Which provides some context that this design provides some optimizations and advantages.

Anonymous 0 Comments

Back before arrays, when you had a list of items in memory, you had to math to pull the right on out:

address of i = base address + i * size of item

The first item is at the base address, so you need i = 0 to access it. The [] syntax was essentially an shortcut for the address math.

This also has roots in mathematics, where the first item in a series is subscripted at 0.

Anonymous 0 Comments

Let’s look at a simple case like an array with five 32-bit integers in C that we call a. 32 bits are 4 bytes long so 5 integers would be 4*5= 20 bytes. So the array is just 20 bytes or continuous memory.

The program knows where the array is in memory with the address of the first byte stored in the variable a and lest say is is at added 1000 (decimal)

So the first int starts at 1000 the next at 1004, 1008, 1012 and finally 1016.

So in n is at memory address a+4*n the code that you write a[n] is converted to that internally.

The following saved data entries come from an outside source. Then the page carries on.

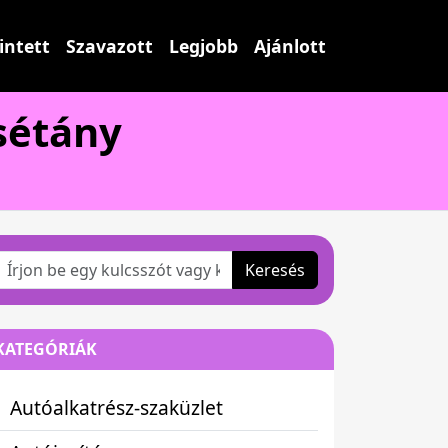
intett
Szavazott
Legjobb
Ajánlott
sétány
Keresés
KATEGÓRIÁK
Autóalkatrész-szaküzlet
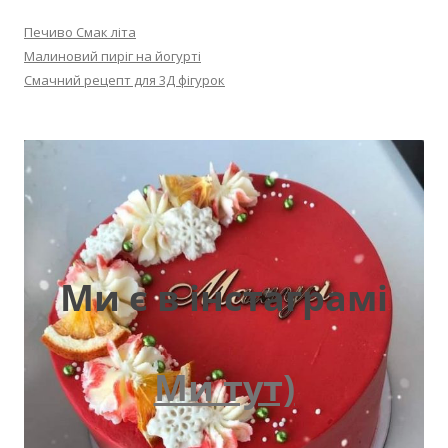
Печиво Смак літа
Малиновий пиріг на йогурті
Смачний рецепт для 3Д фігурок
Ми є в інстаграмі
Ми тут)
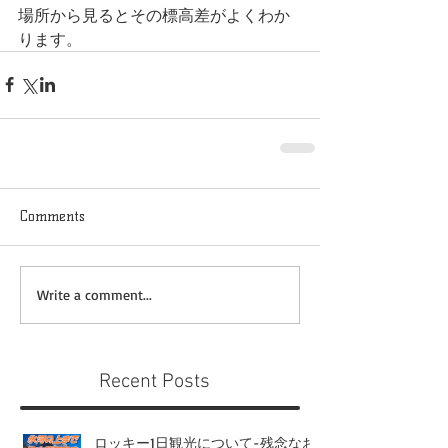
場所から見るとその標高差がよくわか
ります。
Comments
Write a comment...
Recent Posts
ロッキー1日観光について-残念なお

So if the first element in the array is 0 it all works fine just multiple what variable you look for with the size of the variable and you get the memory address.

If the first element is one the then memory address would be a+4*(n-1) so you need a extra instruction to calculate the address of the variable or a has to be reduced by 4.

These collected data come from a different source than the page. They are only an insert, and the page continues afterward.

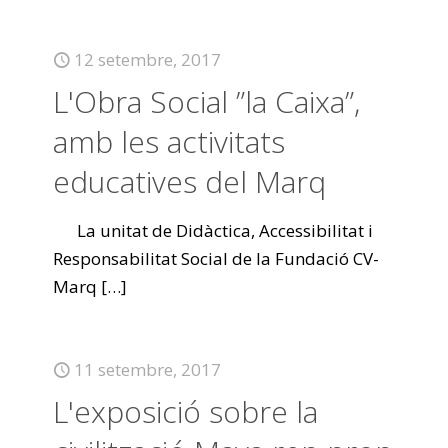
12 setembre, 2017
L'Obra Social ”la Caixa”,
amb les activitats
educatives del Marq
La unitat de Didàctica, Accessibilitat i
Responsabilitat Social de la Fundació CV-
Marq
[…]
11 setembre, 2017
L'exposició sobre la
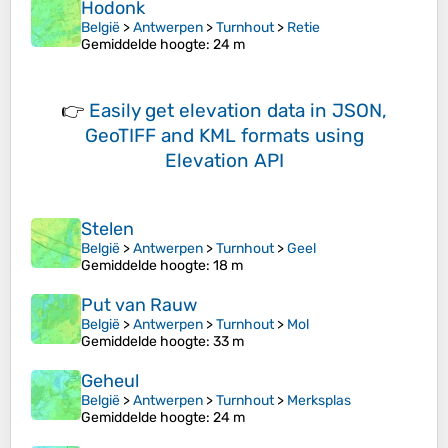
Hodonk
België
>
Antwerpen
>
Turnhout
>
Retie
Gemiddelde hoogte
: 24 m
👉
Easily
get elevation data in JSON,
GeoTIFF and KML formats
using
Elevation API
Stelen
België
>
Antwerpen
>
Turnhout
>
Geel
Gemiddelde hoogte
: 18 m
Put van Rauw
België
>
Antwerpen
>
Turnhout
>
Mol
Gemiddelde hoogte
: 33 m
Geheul
België
>
Antwerpen
>
Turnhout
>
Merksplas
Gemiddelde hoogte
: 24 m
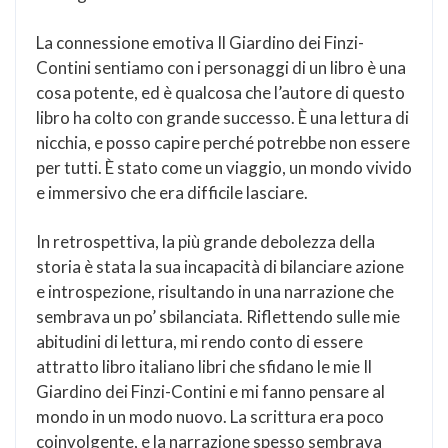
La connessione emotiva Il Giardino dei Finzi-
Contini sentiamo con i personaggi di un libro è una
cosa potente, ed è qualcosa che l’autore di questo
libro ha colto con grande successo. È una lettura di
nicchia, e posso capire perché potrebbe non essere
per tutti. È stato come un viaggio, un mondo vivido
e immersivo che era difficile lasciare.
In retrospettiva, la più grande debolezza della
storia è stata la sua incapacità di bilanciare azione
e introspezione, risultando in una narrazione che
sembrava un po’ sbilanciata. Riflettendo sulle mie
abitudini di lettura, mi rendo conto di essere
attratto libro italiano libri che sfidano le mie Il
Giardino dei Finzi-Contini e mi fanno pensare al
mondo in un modo nuovo. La scrittura era poco
coinvolgente, e la narrazione spesso sembrava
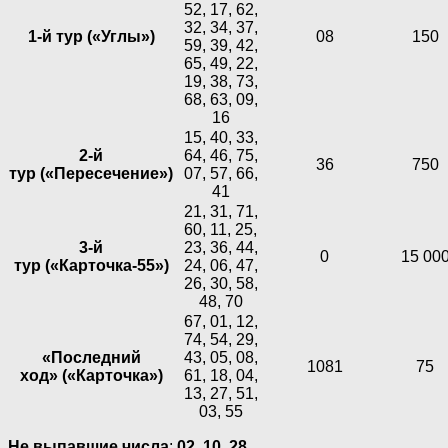
52, 17, 62,
32, 34, 37,
1-й тур («Углы»)
08
150
59, 39, 42,
65, 49, 22,
19, 38, 73,
68, 63, 09,
16
15, 40, 33,
2-й
64, 46, 75,
36
750
тур («Пересечение»)
07, 57, 66,
41
21, 31, 71,
60, 11, 25,
3-й
23, 36, 44,
0
15 00
тур («Карточка-55»)
24, 06, 47,
26, 30, 58,
48, 70
67, 01, 12,
74, 54, 29,
«Последний
43, 05, 08,
1081
75
ход» («Карточка»)
61, 18, 04,
13, 27, 51,
03, 55
Не выпавшие числа
:
02,
10,
28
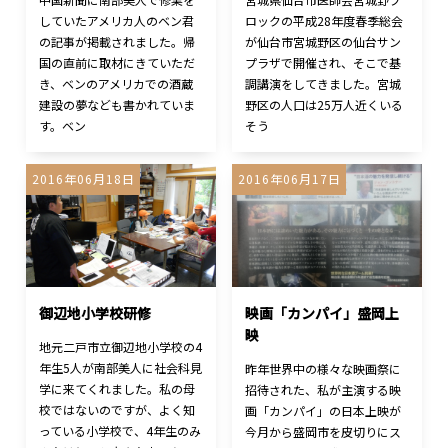
していたアメリカ人のベン君
ロックの平成28年度春季総会
の記事が掲載されました。帰
が仙台市宮城野区の仙台サン
国の直前に取材にきていただ
プラザで開催され、そこで基
き、ベンのアメリカでの酒蔵
調講演をしてきました。宮城
建設の夢なども書かれていま
野区の人口は25万人近くいる
す。ベン
そう
2016年06月18日
2016年06月17日
御辺地小学校研修
映画「カンパイ」盛岡上
映
地元二戸市立御辺地小学校の4
年生5人が南部美人に社会科見
昨年世界中の様々な映画祭に
学に来てくれました。私の母
招待された、私が主演する映
校ではないのですが、よく知
画「カンパイ」の日本上映が
っている小学校で、4年生のみ
今月から盛岡市を皮切りにス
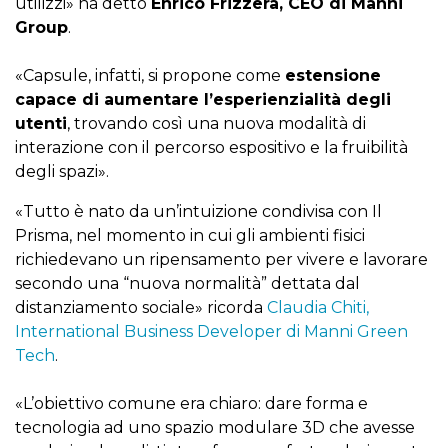
utilizzi» ha detto
Enrico Frizzera, CEO di Manni
Group
.
«Capsule, infatti, si propone come
estensione
capace di aumentare l’esperienzialità degli
utenti
, trovando così una nuova modalità di
interazione con il percorso espositivo e la fruibilità
degli spazi».
«Tutto è nato da un’intuizione condivisa con Il
Prisma, nel momento in cui gli ambienti fisici
richiedevano un ripensamento per vivere e lavorare
secondo una “nuova normalità” dettata dal
distanziamento sociale» ricorda
Claudia Chiti,
International Business Developer di Manni Green
Tech
.
«L’obiettivo comune era chiaro: dare forma e
tecnologia ad uno spazio modulare 3D che avesse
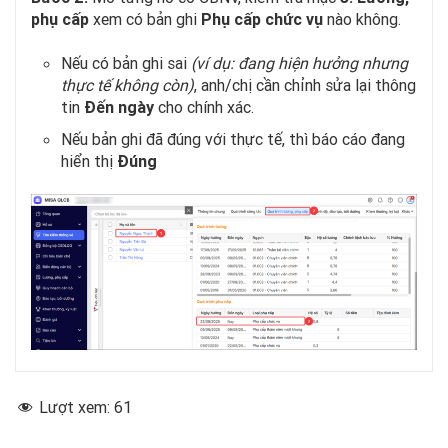
phụ cấp
xem có bản ghi
Phụ cấp chức vụ
nào không.
Nếu có bản ghi sai
(ví dụ: đang hiện hưởng nhưng
thực tế không còn)
, anh/chị cần chỉnh sửa lại thông
tin
Đến ngày
cho chính xác.
Nếu bản ghi đã đúng với thực tế, thì báo cáo đang
hiển thị
Đúng
Lượt xem:
61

If a is reduce you add other complexity like if you like the read the array as another variable format. When you read from a file you get red it as individual bytes or chars in C so if you would store the intein a file you would do that with the same address a but use it as 20 one byte chars. The same is true for data you transfer over a computer network. So changing the value if a would-be complex because when you change how you look at the data it would need to change. The result is that in a low-level language like C the reasonable option is to start all arrays at 0 because the result is a simple and faster result.

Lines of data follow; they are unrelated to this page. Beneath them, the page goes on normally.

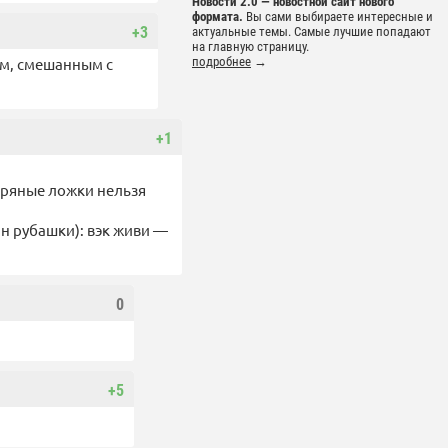
Новости 2.0 — новостной сайт нового
формата.
Вы сами выбираете интересные и
+3
актуальные темы. Самые лучшие попадают
на главную страницу.
ом, смешанным с
подробнее
→
+1
ебряные ложки нельзя
ан рубашки): вэк живи —
0
+5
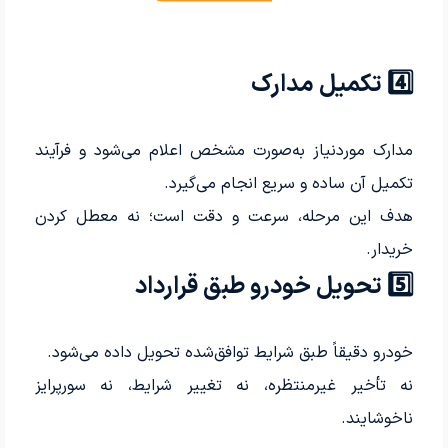
4️⃣ تکمیل مدارک
مدارک موردنیاز به‌صورت مشخص اعلام می‌شود و فرآیند
تکمیل آن ساده و سریع انجام می‌گیرد.
هدف این مرحله، سرعت و دقت است؛ نه معطل کردن
خریدار.
5️⃣ تحویل خودرو طبق قرارداد
خودرو دقیقاً طبق شرایط توافق‌شده تحویل داده می‌شود.
نه تأخیر غیرمنتظره، نه تغییر شرایط، نه سورپرایز
ناخوشایند.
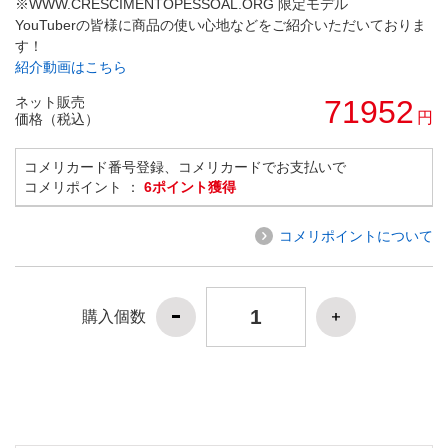
※WWW.CRESCIMENTOPESSOAL.ORG 限定モデル
YouTuberの皆様に商品の使い心地などをご紹介いただいておりま
す！
紹介動画はこちら
ネット販売
71952
円
価格（税込）
コメリカード番号登録、コメリカードでお支払いで
コメリポイント ：
6ポイント獲得
コメリポイントについて
購入個数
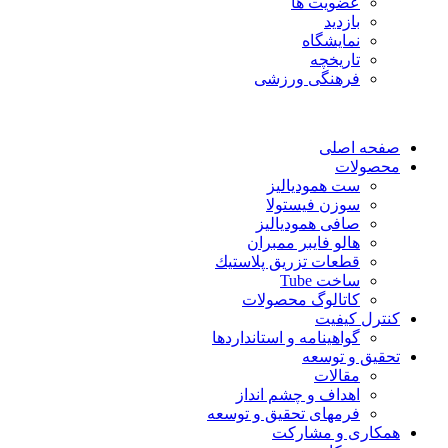
عضویت ها
بازدید
نمایشگاه
تاريخچه
فرهنگی ورزشی
حه اصلی
صولات
ست همودیالیز
سوزن فیستولا
صافی همودیالیز
هالو فایبر ممبران
قطعات تزريق پلاستيك
ساخت Tube
کاتالوگ محصولات
ترل کیفیت
گواهينامه و استانداردها
قيق و توسعه
مقالات
اهداف و چشم انداز
فرمهای تحقیق و توسعه
کاری و مشارکت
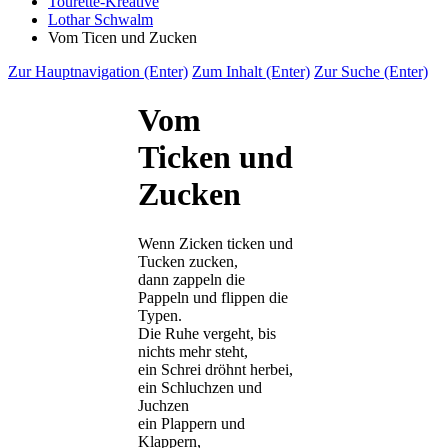
Tourette-Kreative
Lothar Schwalm
Vom Ticen und Zucken
Zur Hauptnavigation (Enter)
Zum Inhalt (Enter)
Zur Suche (Enter)
Vom
Ticken und
Zucken
Wenn Zicken ticken und
Tucken zucken,
dann zappeln die
Pappeln und flippen die
Typen.
Die Ruhe vergeht, bis
nichts mehr steht,
ein Schrei dröhnt herbei,
ein Schluchzen und
Juchzen
ein Plappern und
Klappern,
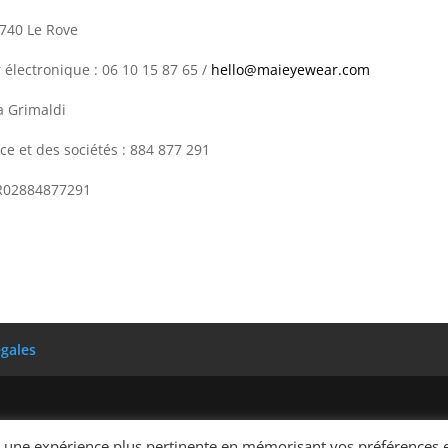
3740 Le Rove
électronique : 06 10 15 87 65 /
hello@maieyewear.com
a Grimaldi
e et des sociétés : 884 877 291
 FR02884877291
égales
ir une expérience plus pertinente en mémorisant vos préférences 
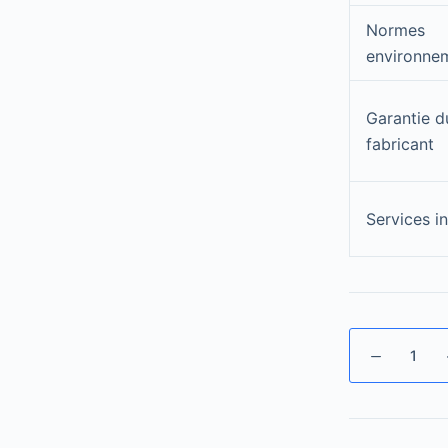
Normes
environne
Garantie d
fabricant
Services in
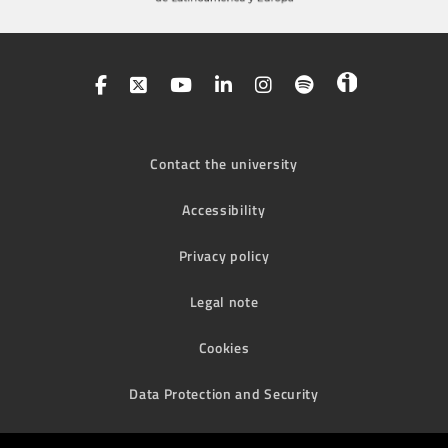
Contact the university
Accessibility
Privacy policy
Legal note
Cookies
Data Protection and Security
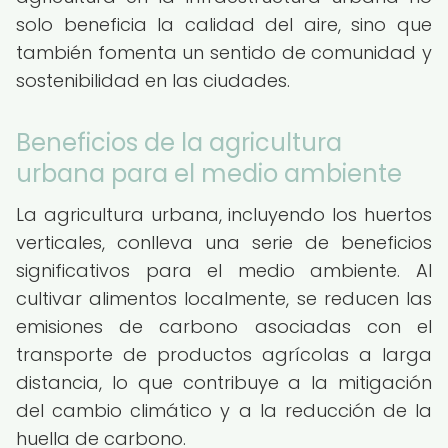
solo beneficia la calidad del aire, sino que
también fomenta un sentido de comunidad y
sostenibilidad en las ciudades.
Beneficios de la agricultura
urbana para el medio ambiente
La agricultura urbana, incluyendo los huertos
verticales, conlleva una serie de beneficios
significativos para el medio ambiente. Al
cultivar alimentos localmente, se reducen las
emisiones de carbono asociadas con el
transporte de productos agrícolas a larga
distancia, lo que contribuye a la mitigación
del cambio climático y a la reducción de la
huella de carbono.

If you look at assembly instruction you can read an int with an offset from an address in a single instruction. So if you load data to 32-bit register from a memory address with offset the a+4*n calculation is done in hardware in a single instruction.
If you would access an array of structs where each struct is 7 bytes you need to do the address calculation yourself.

So from hardware and low-level point of view start at 0 make more sense.

You find an index that starts at one in languages where the variables are not as closely connected to the memory and hardware as C so often in interpreted languages. An example is LUA where what you think of as an array is a hash table.

The variable system in phyton is not as close to memory addresses as in C, if I understand it correctly, So the start a 0 is more of a choice and I suspect the language designers were just used to it and continued to use that. The Python interpreter was written in C so to have the same index start in the interpreted language you make Python and in the language, you write the interpreted would make the development simpler.

Anonymous 0 Comments

In 0-based indexing the index represents the **offset** relative to the start of the array.

It works best if you think of the underlying memory. Say you have an array that starts at address 200, and use an element size of 10. The first element (i=0) is *at* the start, so at address 200. The next one is at 210. With 0-based indexing the *i*th element is at 200 + *i*·10. In 1-based indexing the first element (i=1 here) is still at the start (200), so to make the formula work you need to subtract one when calculating the address: 200 + (*i*-1)·10.

1-based indexing may be useful when strictly dealing with ordinals (1st, 2nd, etc). But when you have to do arithmetic with your indices, 0-based is often easier and less error-prone.